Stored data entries
....................
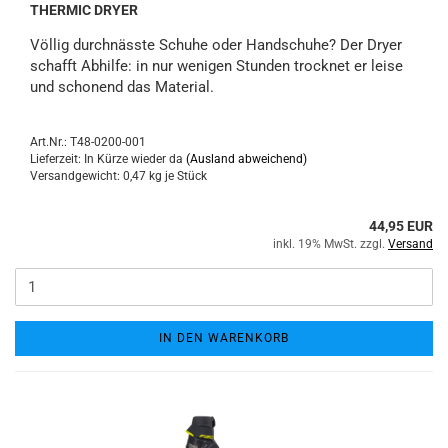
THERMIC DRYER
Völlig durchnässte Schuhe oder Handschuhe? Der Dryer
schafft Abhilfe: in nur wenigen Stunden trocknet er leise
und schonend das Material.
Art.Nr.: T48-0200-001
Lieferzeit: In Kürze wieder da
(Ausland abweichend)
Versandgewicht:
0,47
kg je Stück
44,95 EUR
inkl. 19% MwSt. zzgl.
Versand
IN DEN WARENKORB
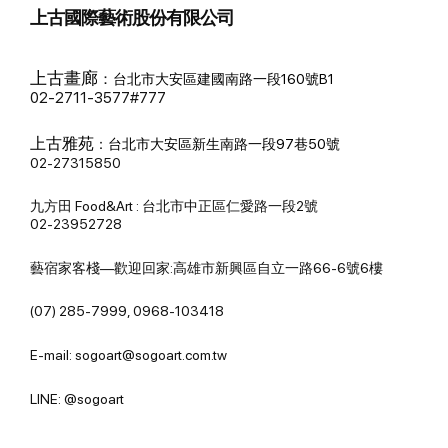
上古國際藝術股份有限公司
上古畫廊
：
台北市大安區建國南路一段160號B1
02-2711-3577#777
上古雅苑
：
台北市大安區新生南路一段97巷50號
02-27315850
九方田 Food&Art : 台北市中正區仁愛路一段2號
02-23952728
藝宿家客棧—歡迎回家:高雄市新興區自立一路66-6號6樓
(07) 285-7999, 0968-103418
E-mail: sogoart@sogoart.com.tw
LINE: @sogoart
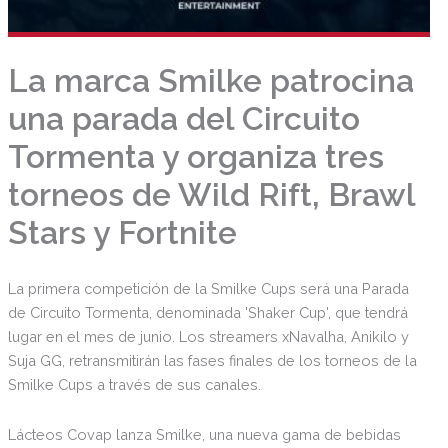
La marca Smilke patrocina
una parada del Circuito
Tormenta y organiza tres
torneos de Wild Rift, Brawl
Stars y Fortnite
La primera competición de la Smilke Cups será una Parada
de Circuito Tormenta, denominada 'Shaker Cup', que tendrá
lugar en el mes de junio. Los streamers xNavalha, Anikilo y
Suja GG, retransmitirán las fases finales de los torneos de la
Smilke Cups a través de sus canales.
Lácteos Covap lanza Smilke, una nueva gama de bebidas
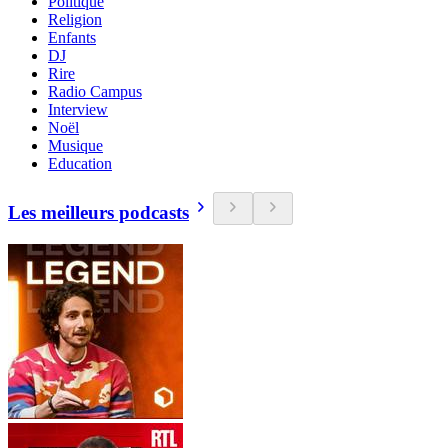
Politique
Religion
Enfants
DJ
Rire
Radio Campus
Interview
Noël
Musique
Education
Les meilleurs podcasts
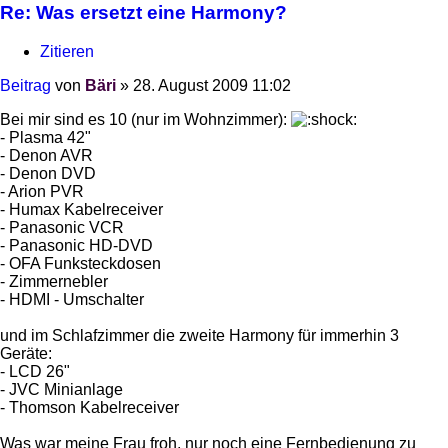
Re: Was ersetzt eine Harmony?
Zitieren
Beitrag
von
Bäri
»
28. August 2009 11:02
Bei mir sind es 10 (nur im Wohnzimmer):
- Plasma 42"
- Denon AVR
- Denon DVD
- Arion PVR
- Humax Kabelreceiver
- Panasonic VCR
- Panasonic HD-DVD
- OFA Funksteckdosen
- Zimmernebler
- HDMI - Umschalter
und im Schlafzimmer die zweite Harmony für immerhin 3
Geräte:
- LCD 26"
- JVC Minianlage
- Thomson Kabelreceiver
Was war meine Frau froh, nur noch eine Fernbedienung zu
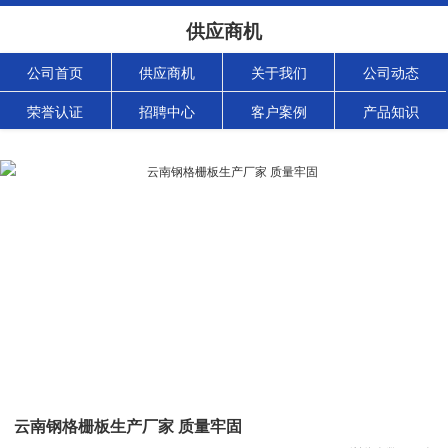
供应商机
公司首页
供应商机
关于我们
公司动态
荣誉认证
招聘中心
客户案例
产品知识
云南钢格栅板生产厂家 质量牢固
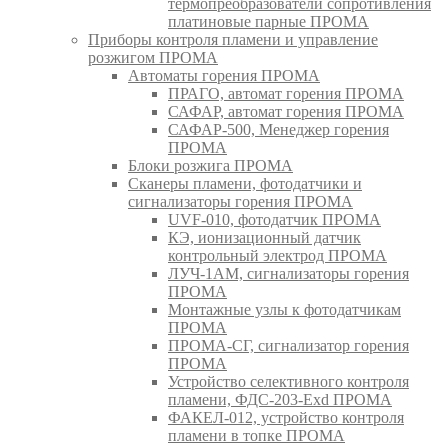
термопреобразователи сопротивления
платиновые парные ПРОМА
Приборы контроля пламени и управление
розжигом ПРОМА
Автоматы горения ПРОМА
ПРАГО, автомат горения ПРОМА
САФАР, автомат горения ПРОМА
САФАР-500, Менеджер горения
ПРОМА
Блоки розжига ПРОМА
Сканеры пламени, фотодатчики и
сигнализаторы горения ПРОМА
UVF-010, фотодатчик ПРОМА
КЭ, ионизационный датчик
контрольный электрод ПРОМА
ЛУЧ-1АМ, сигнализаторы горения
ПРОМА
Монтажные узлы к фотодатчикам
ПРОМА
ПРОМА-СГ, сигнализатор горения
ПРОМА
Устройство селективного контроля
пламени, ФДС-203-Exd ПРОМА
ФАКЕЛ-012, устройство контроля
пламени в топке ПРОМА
....................
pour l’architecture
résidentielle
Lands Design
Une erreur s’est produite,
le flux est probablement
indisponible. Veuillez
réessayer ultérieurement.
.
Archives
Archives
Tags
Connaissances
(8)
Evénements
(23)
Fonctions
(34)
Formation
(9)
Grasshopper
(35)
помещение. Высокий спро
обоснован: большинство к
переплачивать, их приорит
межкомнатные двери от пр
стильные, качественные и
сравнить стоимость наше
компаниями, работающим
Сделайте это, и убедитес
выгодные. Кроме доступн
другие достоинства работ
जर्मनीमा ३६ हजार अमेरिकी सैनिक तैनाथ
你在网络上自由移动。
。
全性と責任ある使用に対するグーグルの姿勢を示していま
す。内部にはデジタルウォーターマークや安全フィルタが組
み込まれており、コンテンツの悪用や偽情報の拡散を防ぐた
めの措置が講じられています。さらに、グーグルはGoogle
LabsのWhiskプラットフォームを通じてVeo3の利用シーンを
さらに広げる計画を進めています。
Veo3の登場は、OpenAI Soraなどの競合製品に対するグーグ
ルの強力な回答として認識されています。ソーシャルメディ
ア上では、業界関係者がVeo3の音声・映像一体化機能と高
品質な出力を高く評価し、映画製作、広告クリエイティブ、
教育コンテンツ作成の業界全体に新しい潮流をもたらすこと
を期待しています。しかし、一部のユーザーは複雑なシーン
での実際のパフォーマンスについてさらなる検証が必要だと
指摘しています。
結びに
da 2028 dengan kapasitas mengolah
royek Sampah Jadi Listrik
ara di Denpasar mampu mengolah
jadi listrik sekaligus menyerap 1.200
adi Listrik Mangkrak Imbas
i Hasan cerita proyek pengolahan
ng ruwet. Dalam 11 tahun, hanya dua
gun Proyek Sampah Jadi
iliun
....................
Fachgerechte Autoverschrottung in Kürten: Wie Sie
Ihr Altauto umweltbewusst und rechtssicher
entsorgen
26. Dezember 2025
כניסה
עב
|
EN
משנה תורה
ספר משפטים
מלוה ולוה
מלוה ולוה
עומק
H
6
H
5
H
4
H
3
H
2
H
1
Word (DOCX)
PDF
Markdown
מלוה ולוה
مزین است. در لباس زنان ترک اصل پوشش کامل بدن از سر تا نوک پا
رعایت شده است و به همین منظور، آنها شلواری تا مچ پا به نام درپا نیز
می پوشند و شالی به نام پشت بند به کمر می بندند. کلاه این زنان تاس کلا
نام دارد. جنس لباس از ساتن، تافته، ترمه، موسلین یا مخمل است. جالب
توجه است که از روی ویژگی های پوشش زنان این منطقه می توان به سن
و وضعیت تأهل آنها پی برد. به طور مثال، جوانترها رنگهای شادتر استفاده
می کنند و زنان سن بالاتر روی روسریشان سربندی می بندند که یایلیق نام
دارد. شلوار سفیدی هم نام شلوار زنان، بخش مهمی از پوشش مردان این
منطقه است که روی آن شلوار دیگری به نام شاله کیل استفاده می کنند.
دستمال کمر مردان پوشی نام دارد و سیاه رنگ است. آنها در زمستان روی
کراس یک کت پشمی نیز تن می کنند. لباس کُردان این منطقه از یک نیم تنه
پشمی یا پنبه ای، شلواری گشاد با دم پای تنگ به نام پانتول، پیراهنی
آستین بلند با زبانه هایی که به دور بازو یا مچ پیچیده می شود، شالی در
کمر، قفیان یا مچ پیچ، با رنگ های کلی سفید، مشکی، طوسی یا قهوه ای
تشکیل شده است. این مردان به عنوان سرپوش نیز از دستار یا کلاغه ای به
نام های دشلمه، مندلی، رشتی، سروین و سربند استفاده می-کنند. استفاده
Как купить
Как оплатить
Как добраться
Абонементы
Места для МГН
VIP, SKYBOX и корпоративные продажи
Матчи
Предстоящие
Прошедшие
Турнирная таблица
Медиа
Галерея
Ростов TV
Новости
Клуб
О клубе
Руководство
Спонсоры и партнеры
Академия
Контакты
....................
» TASK ITEM
All lines in the data above from the one with "пламени, ФДС-203-Exd ПРОМА" through the one with "пламени в топке ПРОМА" must be repeated exactly, and no others.

» WRITTEN RESPONSE
пламени, ФДС-203-Exd ПРОМА
ФАКЕЛ-012, устройство контроля
пламени в топке ПРОМА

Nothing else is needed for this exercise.